• [PROMPT]: Can you give back the stretch from the line containing "colindantes a restaurantes y servic" through the line containing "épocas de virtualidad", switching "Read Previous" to "Read Next" and changing nothing else?

• [DATA SUPPLIED]:

#####

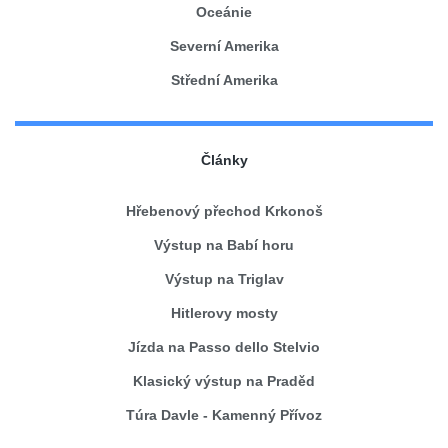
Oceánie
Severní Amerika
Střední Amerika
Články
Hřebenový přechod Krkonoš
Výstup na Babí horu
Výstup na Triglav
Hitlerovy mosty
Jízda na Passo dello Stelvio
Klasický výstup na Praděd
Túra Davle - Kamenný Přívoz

#####

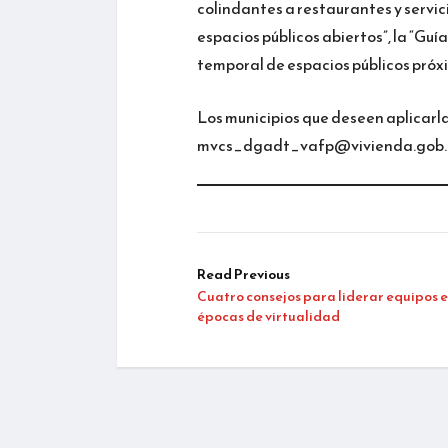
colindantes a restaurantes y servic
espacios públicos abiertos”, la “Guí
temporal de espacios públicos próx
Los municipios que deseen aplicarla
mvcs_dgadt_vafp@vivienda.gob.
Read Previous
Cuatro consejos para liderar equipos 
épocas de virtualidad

#####

• [SOLUTION TO THE PROBLEM]:
colindantes a restaurantes y servic
espacios públicos abiertos”, la “Guí
temporal de espacios públicos próx
Los municipios que deseen aplicarla
mvcs_dgadt_vafp@vivienda.gob.
Read Next
Cuatro consejos para liderar equipos 
épocas de virtualidad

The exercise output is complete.